I'm being told by my boss that I have to give my personal cell phone number to the managers because I am a salaried employee. Is this true???


  • 5 Comments sorted by Votes Date Added
  • Do you have to provide this information? Do they already have this data for all other managers? We maintain a list of all management staff with their addresses and phone numbers for our contingency and/or emergency contact information. To my knowledge no one has every objected to providing this information. If another employee(s) should begin calling for non-business reasons this would be addressed through the normal performance discipline program. Especially if this resulted in your phone bill going up to the additional calls.
  • This is not a law, it is a company policy.

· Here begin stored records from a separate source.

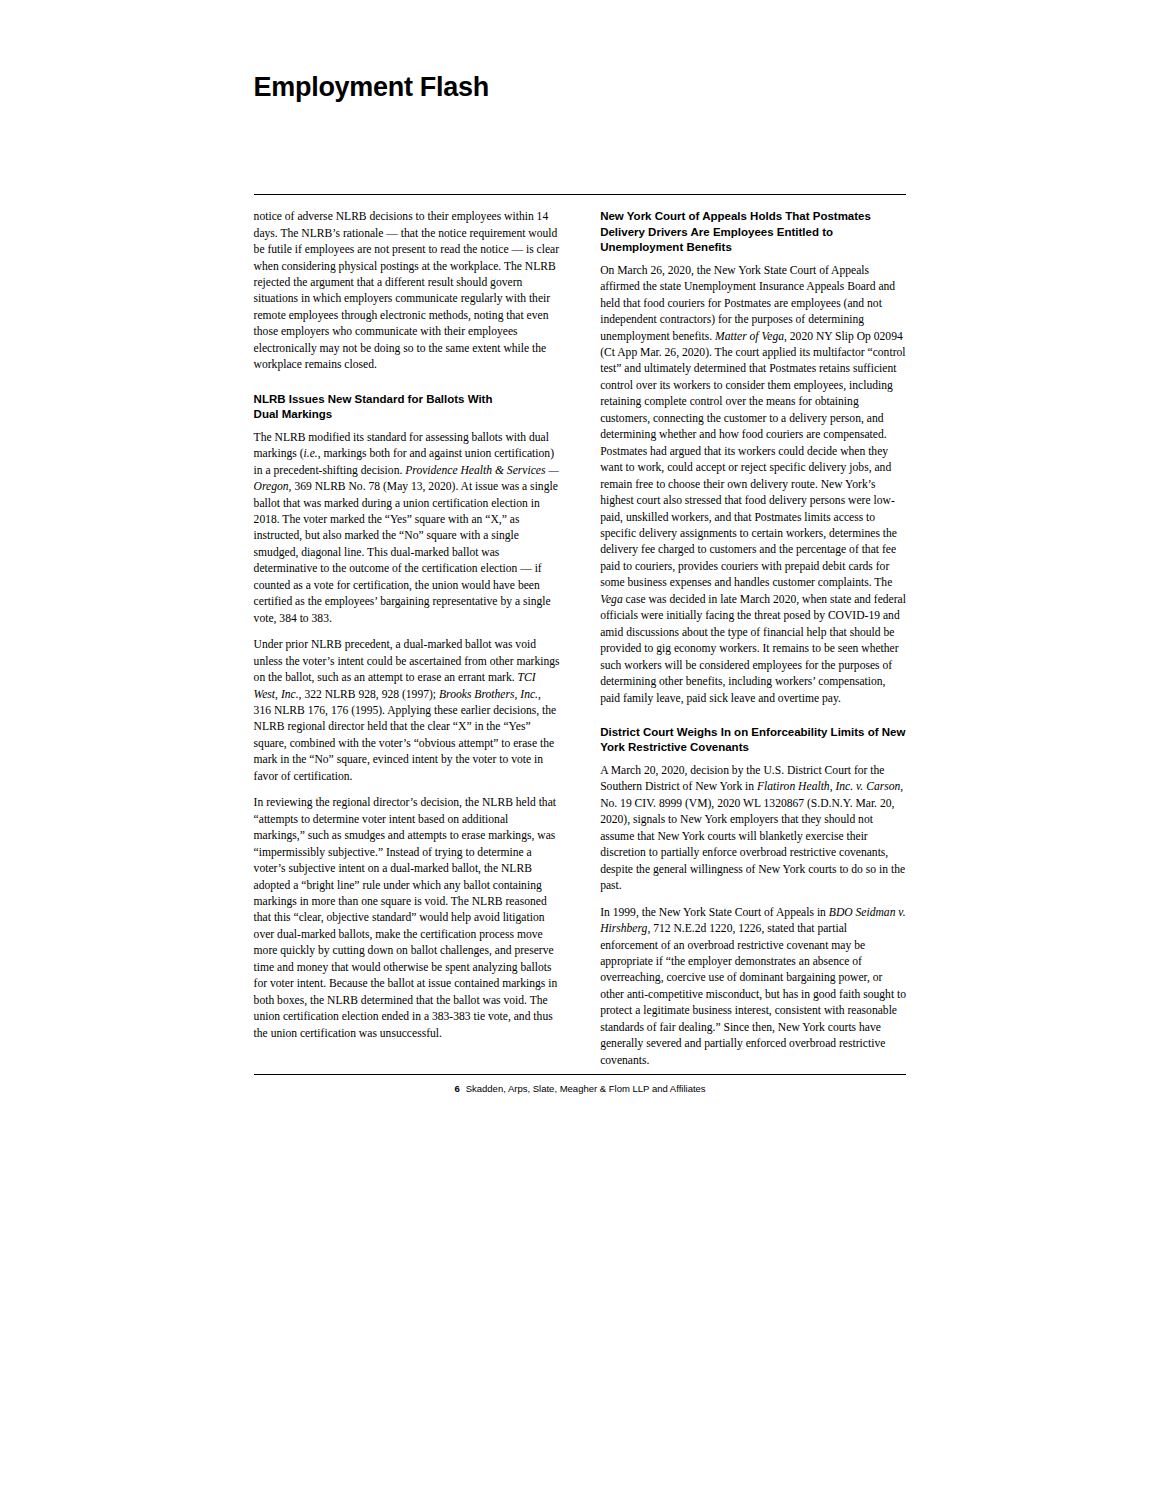Employment Flash
notice of adverse NLRB decisions to their employees within 14 days. The NLRB’s rationale — that the notice requirement would be futile if employees are not present to read the notice — is clear when considering physical postings at the workplace. The NLRB rejected the argument that a different result should govern situations in which employers communicate regularly with their remote employees through electronic methods, noting that even those employers who communicate with their employees electronically may not be doing so to the same extent while the workplace remains closed.
NLRB Issues New Standard for Ballots With
Dual Markings
The NLRB modified its standard for assessing ballots with dual markings (i.e., markings both for and against union certification) in a precedent-shifting decision. Providence Health & Services — Oregon, 369 NLRB No. 78 (May 13, 2020). At issue was a single ballot that was marked during a union certification election in 2018. The voter marked the “Yes” square with an “X,” as instructed, but also marked the “No” square with a single smudged, diagonal line. This dual-marked ballot was determinative to the outcome of the certification election — if counted as a vote for certification, the union would have been certified as the employees’ bargaining representative by a single vote, 384 to 383.
Under prior NLRB precedent, a dual-marked ballot was void unless the voter’s intent could be ascertained from other markings on the ballot, such as an attempt to erase an errant mark. TCI West, Inc., 322 NLRB 928, 928 (1997); Brooks Brothers, Inc., 316 NLRB 176, 176 (1995). Applying these earlier decisions, the NLRB regional director held that the clear “X” in the “Yes” square, combined with the voter’s “obvious attempt” to erase the mark in the “No” square, evinced intent by the voter to vote in favor of certification.
In reviewing the regional director’s decision, the NLRB held that “attempts to determine voter intent based on additional markings,” such as smudges and attempts to erase markings, was “impermissibly subjective.” Instead of trying to determine a voter’s subjective intent on a dual-marked ballot, the NLRB adopted a “bright line” rule under which any ballot containing markings in more than one square is void. The NLRB reasoned that this “clear, objective standard” would help avoid litigation over dual-marked ballots, make the certification process move more quickly by cutting down on ballot challenges, and preserve time and money that would otherwise be spent analyzing ballots for voter intent. Because the ballot at issue contained markings in both boxes, the NLRB determined that the ballot was void. The union certification election ended in a 383-383 tie vote, and thus the union certification was unsuccessful.
New York Court of Appeals Holds That Postmates Delivery Drivers Are Employees Entitled to Unemployment Benefits
On March 26, 2020, the New York State Court of Appeals affirmed the state Unemployment Insurance Appeals Board and held that food couriers for Postmates are employees (and not independent contractors) for the purposes of determining unemployment benefits. Matter of Vega, 2020 NY Slip Op 02094 (Ct App Mar. 26, 2020). The court applied its multifactor “control test” and ultimately determined that Postmates retains sufficient control over its workers to consider them employees, including retaining complete control over the means for obtaining customers, connecting the customer to a delivery person, and determining whether and how food couriers are compensated. Postmates had argued that its workers could decide when they want to work, could accept or reject specific delivery jobs, and remain free to choose their own delivery route. New York’s highest court also stressed that food delivery persons were low-paid, unskilled workers, and that Postmates limits access to specific delivery assignments to certain workers, determines the delivery fee charged to customers and the percentage of that fee paid to couriers, provides couriers with prepaid debit cards for some business expenses and handles customer complaints. The Vega case was decided in late March 2020, when state and federal officials were initially facing the threat posed by COVID-19 and amid discussions about the type of financial help that should be provided to gig economy workers. It remains to be seen whether such workers will be considered employees for the purposes of determining other benefits, including workers’ compensation, paid family leave, paid sick leave and overtime pay.
District Court Weighs In on Enforceability Limits of New York Restrictive Covenants
A March 20, 2020, decision by the U.S. District Court for the Southern District of New York in Flatiron Health, Inc. v. Carson, No. 19 CIV. 8999 (VM), 2020 WL 1320867 (S.D.N.Y. Mar. 20, 2020), signals to New York employers that they should not assume that New York courts will blanketly exercise their discretion to partially enforce overbroad restrictive covenants, despite the general willingness of New York courts to do so in the past.
In 1999, the New York State Court of Appeals in BDO Seidman v. Hirshberg, 712 N.E.2d 1220, 1226, stated that partial enforcement of an overbroad restrictive covenant may be appropriate if “the employer demonstrates an absence of overreaching, coercive use of dominant bargaining power, or other anti-competitive misconduct, but has in good faith sought to protect a legitimate business interest, consistent with reasonable standards of fair dealing.” Since then, New York courts have generally severed and partially enforced overbroad restrictive covenants.
6 Skadden, Arps, Slate, Meagher & Flom LLP and Affiliates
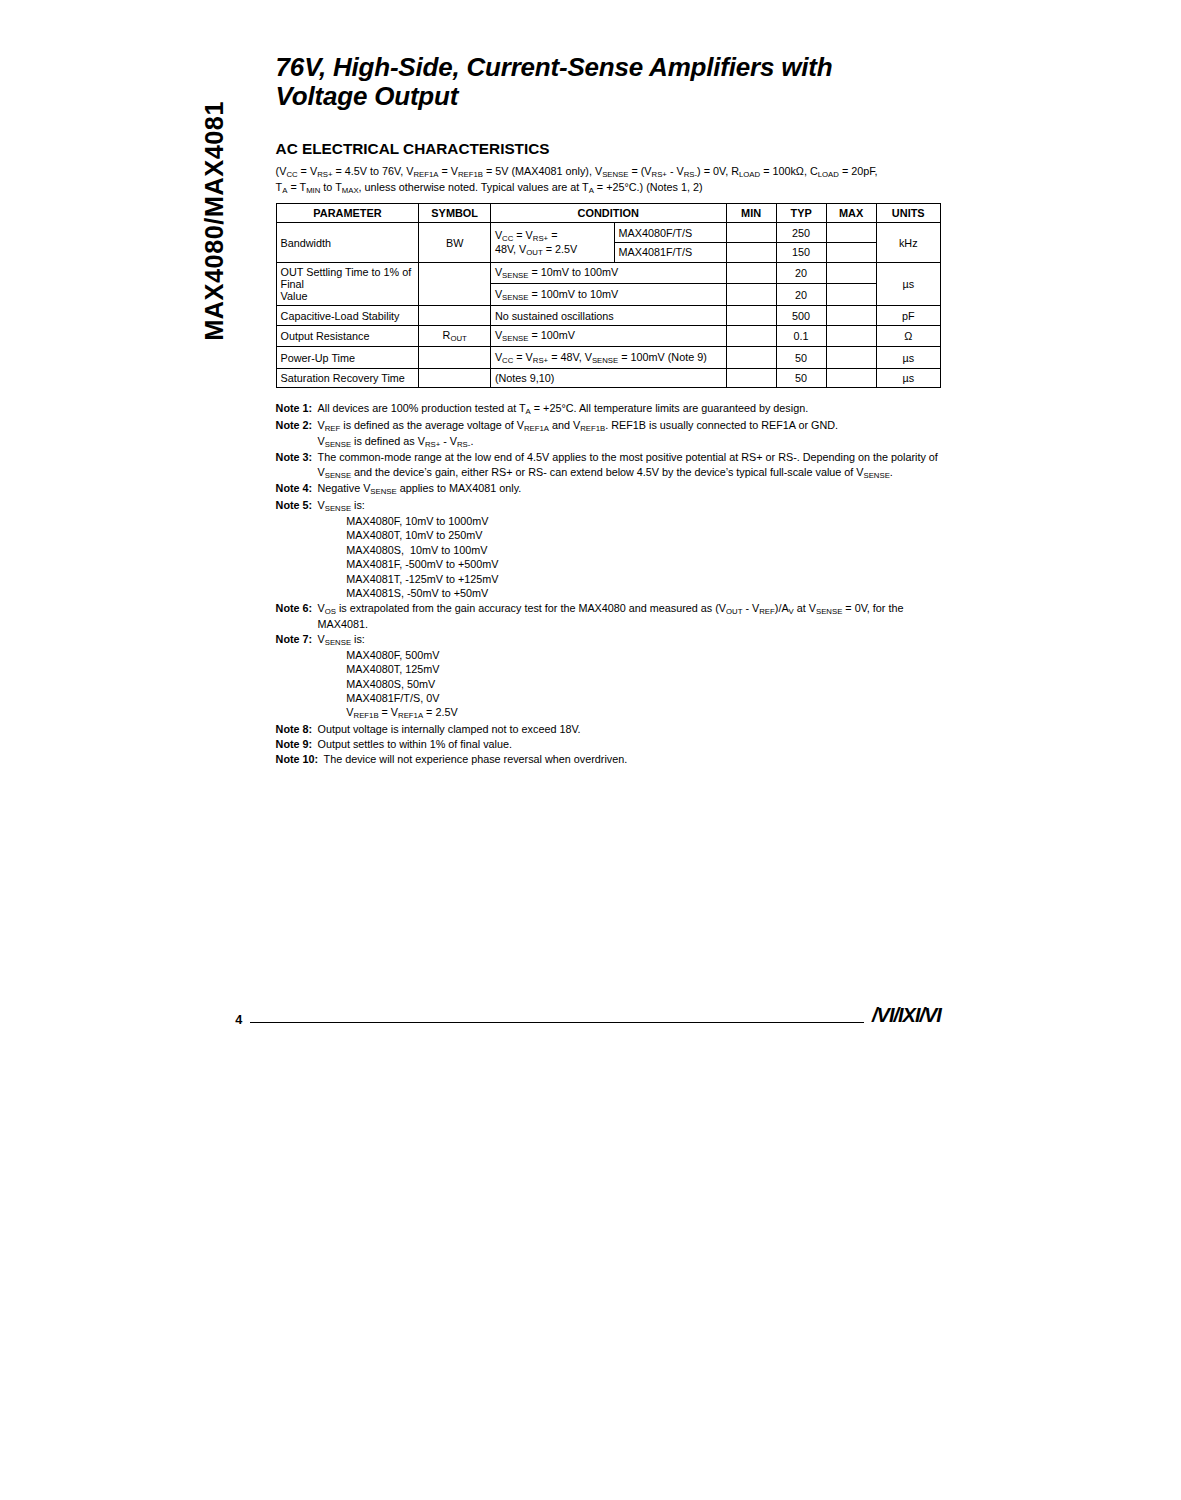MAX4080/MAX4081
76V, High-Side, Current-Sense Amplifiers with
Voltage Output
AC ELECTRICAL CHARACTERISTICS
(VCC = VRS+ = 4.5V to 76V, VREF1A = VREF1B = 5V (MAX4081 only), VSENSE = (VRS+ - VRS-) = 0V, RLOAD = 100kΩ, CLOAD = 20pF,
TA = TMIN to TMAX, unless otherwise noted. Typical values are at TA = +25°C.) (Notes 1, 2)
| PARAMETER | SYMBOL | CONDITION | MIN | TYP | MAX | UNITS |
| --- | --- | --- | --- | --- | --- | --- |
| Bandwidth | BW | V CC = V RS+ = 48V, V OUT = 2.5V | MAX4080F/T/S | | 250 | | kHz |
| MAX4081F/T/S | | 150 | |
| OUT Settling Time to 1% of Final Value | | V SENSE = 10mV to 100mV | | 20 | | µs |
| V SENSE = 100mV to 10mV | | 20 | |
| Capacitive-Load Stability | | No sustained oscillations | | 500 | | pF |
| Output Resistance | R OUT | V SENSE = 100mV | | 0.1 | | Ω |
| Power-Up Time | | V CC = V RS+ = 48V, V SENSE = 100mV (Note 9) | | 50 | | µs |
| Saturation Recovery Time | | (Notes 9,10) | | 50 | | µs |
Note 1:
All devices are 100% production tested at TA = +25°C. All temperature limits are guaranteed by design.
Note 2:
VREF is defined as the average voltage of VREF1A and VREF1B. REF1B is usually connected to REF1A or GND.
VSENSE is defined as VRS+ - VRS-.
Note 3:
The common-mode range at the low end of 4.5V applies to the most positive potential at RS+ or RS-. Depending on the polarity of VSENSE and the device’s gain, either RS+ or RS- can extend below 4.5V by the device’s typical full-scale value of VSENSE.
Note 4:
Negative VSENSE applies to MAX4081 only.
Note 5:
VSENSE is:
MAX4080F, 10mV to 1000mV
MAX4080T, 10mV to 250mV
MAX4080S, 10mV to 100mV
MAX4081F, -500mV to +500mV
MAX4081T, -125mV to +125mV
MAX4081S, -50mV to +50mV
Note 6:
VOS is extrapolated from the gain accuracy test for the MAX4080 and measured as (VOUT - VREF)/AV at VSENSE = 0V, for the MAX4081.
Note 7:
VSENSE is:
MAX4080F, 500mV
MAX4080T, 125mV
MAX4080S, 50mV
MAX4081F/T/S, 0V
VREF1B = VREF1A = 2.5V
Note 8:
Output voltage is internally clamped not to exceed 18V.
Note 9:
Output settles to within 1% of final value.
Note 10:
The device will not experience phase reversal when overdriven.
4
/VI/IXI/VI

    We do the same here. Legally, exempt employees are basically available 24/7, though no here every really has to come close to working that. Managers have a call list in case of emergency. Most numbers are home numbers, but some are cell. It depends on the position.

    If you are uncomfortable about giving your cell phone number I suggest you ask questions. If nothing else, giving your home number might be enough. Also, if you are not comfortable they may decide they don't really need it. Talking things through is the best way to determine if they need it, and for you to be ok with it if they do.

    Good luck!
  • I would love it if our managers called me, rather than carefully select the absolute worst solution possible and run with it. It would save me a lot of grief on Monday mornings.

    What is your specific objection?
  • Yeah, I am with you on that, Frank.

    Call me, PLEE-EEZ!
  • Just as a point of clarification:

    Salaried does not necessarily mean "exempt." Non-exempt employees may be paid on a salary basis, but still be subject to the overtime requirements of the FLSA. I think a lot of us mistakenly use the terms interchangeably, but they can have different implications, for example, in situations such as this one.

    Hypothetically speaking, a salaried, but nonexempt, employee in this situation could be due overtime if the cell phone number were requested because the employee was actually required to be "on call" and available for the employer at any time (to the extent that personal activities outside of work hours are restricted). I don't think that's necessarily the case in this situation, but I did want to emphasize the importance of the distinction.

    Paying an employee on a salaried basis does not, in and of itself, grant the employer carte blanche to have the employee be at its beck and call at all hours of the day with no concern for overtime liability.